In the end our lovely politicians just couldn’t do it. To many vested interests, to many cares about economic woes, to much hot air, too much posturing, too much talking, and now the promise of the UK’s Copenhagen climate change conference lies broken and discarded in the dust.
Those wise men and women (yes, I am a tad cynical today) did manage to come to some sort of vague agreement on committing to the broad ambition of keeping global temperature rises below 2 degrees Celsius, but as there are no mechanisms in place to achieve carbon emission cuts, this is worthless: The ‘good news’: There is a promise to provide up to $30 billion to poorer nations to cope with climate change and a ‘goal’ of $100 billion per year for poorer nations to adapt to climate change and adopt clean energy technology: There is funding to enable forest nations protect trees from loggers and farmers; The provisions of the Kyoto Protocol are preserved. Now the ‘bad news’: There are no targets for greenhouse gas emissions; there is no legally binding treaty and no deadline for a legally binding treaty to cut carbon emissions: and there are no guarantees of where the climate change funding will come from. However it is hoped that a new meeting in Mexico in December 2010 will seal a legally binding treaty.

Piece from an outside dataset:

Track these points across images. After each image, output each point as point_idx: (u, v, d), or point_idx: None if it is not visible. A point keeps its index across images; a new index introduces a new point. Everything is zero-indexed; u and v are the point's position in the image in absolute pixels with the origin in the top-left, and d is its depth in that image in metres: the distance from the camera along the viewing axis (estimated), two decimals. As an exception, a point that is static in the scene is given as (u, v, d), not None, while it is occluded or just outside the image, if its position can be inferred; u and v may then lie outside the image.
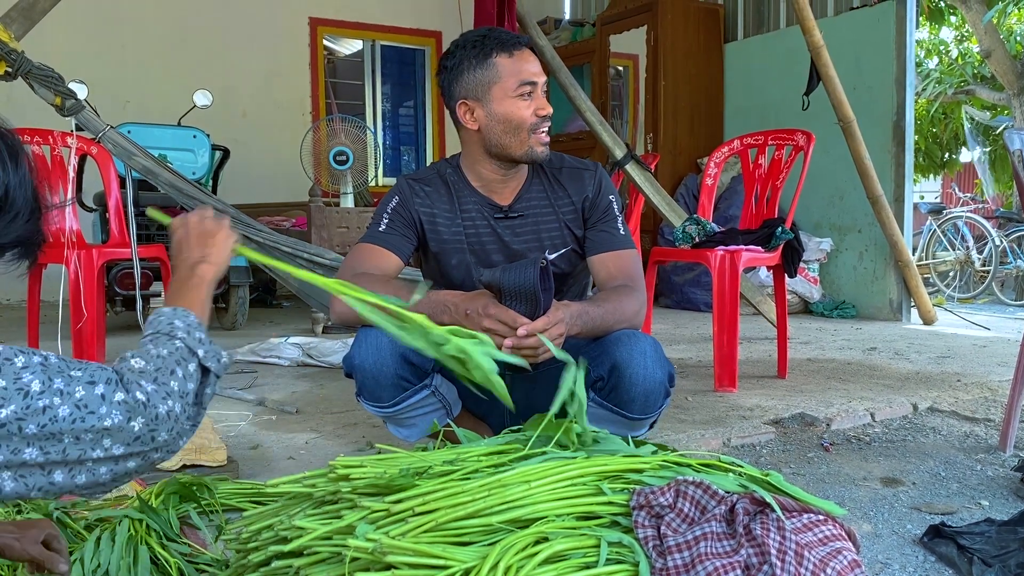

This is what John Sauven, executive director of Greenpeace, had to say and the end of the Conference: “Copenhagen is a crime scene tonight, with guilty men and women fleeing to the airport. It seems there are too few politicians in the world capable of looking beyond the horizon of their own narrow self interest, let alone caring much for the millions of people facing the threat of climate change”.